Según explican desde el equipo parroquial, la iniciativa busca dejar constancia para el futuro de la importancia que tuvo el año 2025 para San Pedro de Cadoalla. “Queríamos que los devotos que peregrinen en años venideros encuentren un testimonio visible de lo que supuso para nosotros”, señalan.

Tres cuerpos y 37 puntos de luz
La lámpara contará con tres secciones y un total de 37 luminarias, concebidas para iluminar la nave central del templo. Además, incorporará dos inscripciones con carácter espiritual y conmemorativo.
En la parte interior de su sección inferior, en estilo gótico, está previsto que figure un texto en latín: Per ipsam omnia facta sunt, et sine illa nihil factum est. Omnia quae facta sunt, in ea vitam habebant, et hominibus vita erant lux.
En la sección mediana se incluirá la referencia al acontecimiento jubilar: Sancti Petri Templum Iubilaeum 2025
Financiada con donativos de los devotos
Uno de los aspectos más destacados del proyecto es su financiación: la lámpara será posible gracias a las limosnas y donativos aportados por los fieles. “Cada ayuda, grande o pequeña, se ha sumado para dar forma a una luz que brillará en nuestra iglesia como memoria de una comunidad unida”, subrayan desde la parroquia.
La comunidad parroquial destaca que la pieza será “única” precisamente por su carácter colectivo y por el valor simbólico que tendrá como recuerdo permanente del Año Santo.

Un proyecto con dimensión social
El encargo al taller del centro penitenciario aporta, además, una dimensión social al proyecto. La lámpara está siendo elaborada por personas privadas de libertad, en un trabajo que, según la parroquia, representa “un camino de reinserción y segundas oportunidades”.

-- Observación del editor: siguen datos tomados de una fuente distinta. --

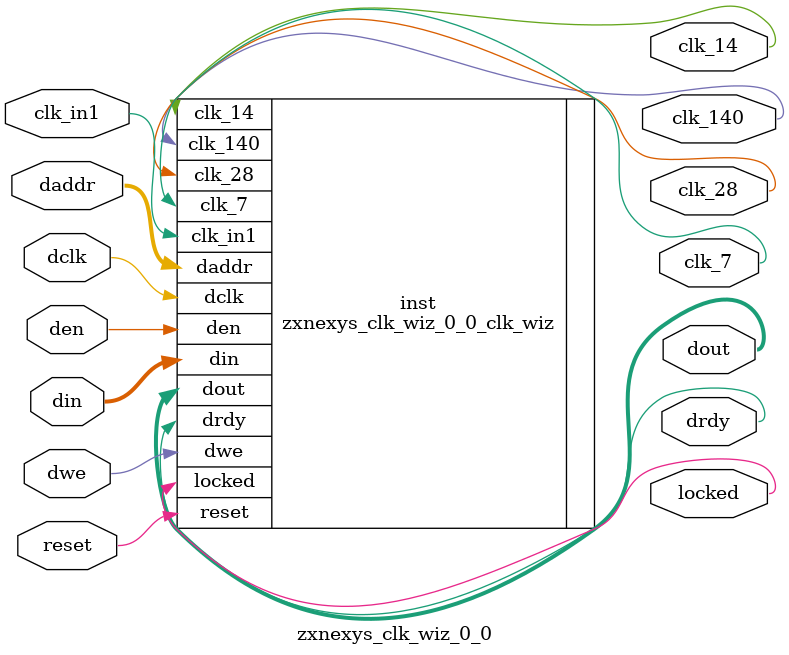
<source format=v>


`timescale 1ps/1ps

(* CORE_GENERATION_INFO = "zxnexys_clk_wiz_0_0,clk_wiz_v6_0_9_0_0,{component_name=zxnexys_clk_wiz_0_0,use_phase_alignment=true,use_min_o_jitter=false,use_max_i_jitter=false,use_dyn_phase_shift=false,use_inclk_switchover=false,use_dyn_reconfig=true,enable_axi=0,feedback_source=FDBK_AUTO,PRIMITIVE=MMCM,num_out_clk=4,clkin1_period=10.000,clkin2_period=10.000,use_power_down=false,use_reset=true,use_locked=true,use_inclk_stopped=false,feedback_type=SINGLE,CLOCK_MGR_TYPE=NA,manual_override=false}" *)

module zxnexys_clk_wiz_0_0 
 (
  // Clock out ports
  output        clk_140,
  output        clk_28,
  output        clk_14,
  output        clk_7,
  // Dynamic reconfiguration ports
  input   [6:0] daddr,
  input         dclk,
  input         den,
  input  [15:0] din,
  output [15:0] dout,
  output        drdy,
  input         dwe,
  // Status and control signals
  input         reset,
  output        locked,
 // Clock in ports
  input         clk_in1
 );

  zxnexys_clk_wiz_0_0_clk_wiz inst
  (
  // Clock out ports  
  .clk_140(clk_140),
  .clk_28(clk_28),
  .clk_14(clk_14),
  .clk_7(clk_7),
  // Dynamic reconfiguration ports            
  .daddr(daddr),
  .dclk(dclk),
  .den(den),
  .din(din),
  .dout(dout),
  .drdy(drdy),
  .dwe(dwe),
  // Status and control signals               
  .reset(reset), 
  .locked(locked),
 // Clock in ports
  .clk_in1(clk_in1)
  );

endmodule

</source>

“Es una colaboración que va más allá de la artesanía”, explican. “Cada detalle está hecho con dedicación y es un testimonio de que el trabajo en comunidad puede transformar realidades”.
Con esta iniciativa, San Pedro de Cadoalla busca conservar una señal visible y duradera del Jubileo de 2025: una lámpara que, además de iluminar el templo, recordará a quienes peregrinen en el futuro el significado de aquel año para la comarca.